■ What this task involves ■
Print nothing but the lines below starting at the line that holds "Figure 3. Irregularly" and ending at the line that holds "Table 1. Grain", including both, each exactly as written.

Saved data entries:
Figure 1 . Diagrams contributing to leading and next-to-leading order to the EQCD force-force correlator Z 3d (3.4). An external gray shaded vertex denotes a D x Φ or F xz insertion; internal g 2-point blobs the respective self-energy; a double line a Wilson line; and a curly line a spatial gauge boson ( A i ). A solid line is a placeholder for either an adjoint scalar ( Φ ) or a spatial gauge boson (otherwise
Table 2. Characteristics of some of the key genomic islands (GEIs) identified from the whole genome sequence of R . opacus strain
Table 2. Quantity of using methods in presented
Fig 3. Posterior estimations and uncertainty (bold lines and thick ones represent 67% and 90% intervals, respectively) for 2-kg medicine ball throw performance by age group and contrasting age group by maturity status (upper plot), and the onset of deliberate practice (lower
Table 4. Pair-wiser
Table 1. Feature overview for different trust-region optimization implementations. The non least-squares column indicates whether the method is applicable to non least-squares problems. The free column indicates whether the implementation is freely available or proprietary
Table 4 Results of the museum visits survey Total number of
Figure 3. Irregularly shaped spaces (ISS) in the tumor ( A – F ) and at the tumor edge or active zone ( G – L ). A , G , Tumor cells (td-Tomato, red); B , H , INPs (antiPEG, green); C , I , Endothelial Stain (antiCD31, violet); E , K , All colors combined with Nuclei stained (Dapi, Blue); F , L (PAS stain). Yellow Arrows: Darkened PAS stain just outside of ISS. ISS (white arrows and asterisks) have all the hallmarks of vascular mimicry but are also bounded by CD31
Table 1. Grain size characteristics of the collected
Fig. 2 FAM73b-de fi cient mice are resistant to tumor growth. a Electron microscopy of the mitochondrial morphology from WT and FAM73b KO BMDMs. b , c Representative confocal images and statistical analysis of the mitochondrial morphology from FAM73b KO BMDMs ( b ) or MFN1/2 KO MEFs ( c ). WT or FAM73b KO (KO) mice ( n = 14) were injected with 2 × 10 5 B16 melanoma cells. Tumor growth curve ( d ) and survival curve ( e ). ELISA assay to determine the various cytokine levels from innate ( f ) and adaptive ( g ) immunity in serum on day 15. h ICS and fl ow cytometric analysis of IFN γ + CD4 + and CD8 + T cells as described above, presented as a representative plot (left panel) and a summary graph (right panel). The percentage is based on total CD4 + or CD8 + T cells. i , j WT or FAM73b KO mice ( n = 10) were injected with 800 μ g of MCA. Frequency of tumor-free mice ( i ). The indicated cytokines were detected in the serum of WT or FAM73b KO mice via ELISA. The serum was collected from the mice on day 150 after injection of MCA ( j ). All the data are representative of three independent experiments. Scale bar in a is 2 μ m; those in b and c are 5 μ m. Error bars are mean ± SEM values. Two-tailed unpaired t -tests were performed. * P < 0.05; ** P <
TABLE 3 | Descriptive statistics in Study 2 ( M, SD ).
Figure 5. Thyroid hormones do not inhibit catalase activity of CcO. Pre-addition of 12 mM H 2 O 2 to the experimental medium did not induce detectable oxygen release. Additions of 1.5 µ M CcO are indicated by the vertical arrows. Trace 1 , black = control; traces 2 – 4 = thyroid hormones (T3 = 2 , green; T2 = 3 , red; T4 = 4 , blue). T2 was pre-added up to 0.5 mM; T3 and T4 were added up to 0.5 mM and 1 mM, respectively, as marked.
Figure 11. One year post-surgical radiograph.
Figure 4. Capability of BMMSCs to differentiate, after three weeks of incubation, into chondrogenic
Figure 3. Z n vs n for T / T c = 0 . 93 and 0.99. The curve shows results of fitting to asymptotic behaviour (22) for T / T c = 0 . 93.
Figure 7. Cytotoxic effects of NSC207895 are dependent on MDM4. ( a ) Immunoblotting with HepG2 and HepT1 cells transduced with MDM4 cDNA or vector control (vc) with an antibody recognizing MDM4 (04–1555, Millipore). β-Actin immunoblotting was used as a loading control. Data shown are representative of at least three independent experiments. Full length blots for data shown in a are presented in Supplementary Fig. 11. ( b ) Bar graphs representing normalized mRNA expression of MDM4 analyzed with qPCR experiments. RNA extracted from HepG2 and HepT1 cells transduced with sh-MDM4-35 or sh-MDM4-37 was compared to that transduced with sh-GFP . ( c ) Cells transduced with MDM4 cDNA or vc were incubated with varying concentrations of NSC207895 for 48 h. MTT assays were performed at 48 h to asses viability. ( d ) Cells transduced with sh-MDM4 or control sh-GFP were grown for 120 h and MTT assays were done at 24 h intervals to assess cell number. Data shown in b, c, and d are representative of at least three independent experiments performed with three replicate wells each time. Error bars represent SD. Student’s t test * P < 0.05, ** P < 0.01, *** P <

■ Written response ■
Figure 3. Irregularly shaped spaces (ISS) in the tumor ( A – F ) and at the tumor edge or active zone ( G – L ). A , G , Tumor cells (td-Tomato, red); B , H , INPs (antiPEG, green); C , I , Endothelial Stain (antiCD31, violet); E , K , All colors combined with Nuclei stained (Dapi, Blue); F , L (PAS stain). Yellow Arrows: Darkened PAS stain just outside of ISS. ISS (white arrows and asterisks) have all the hallmarks of vascular mimicry but are also bounded by CD31
Table 1. Grain size characteristics of the collected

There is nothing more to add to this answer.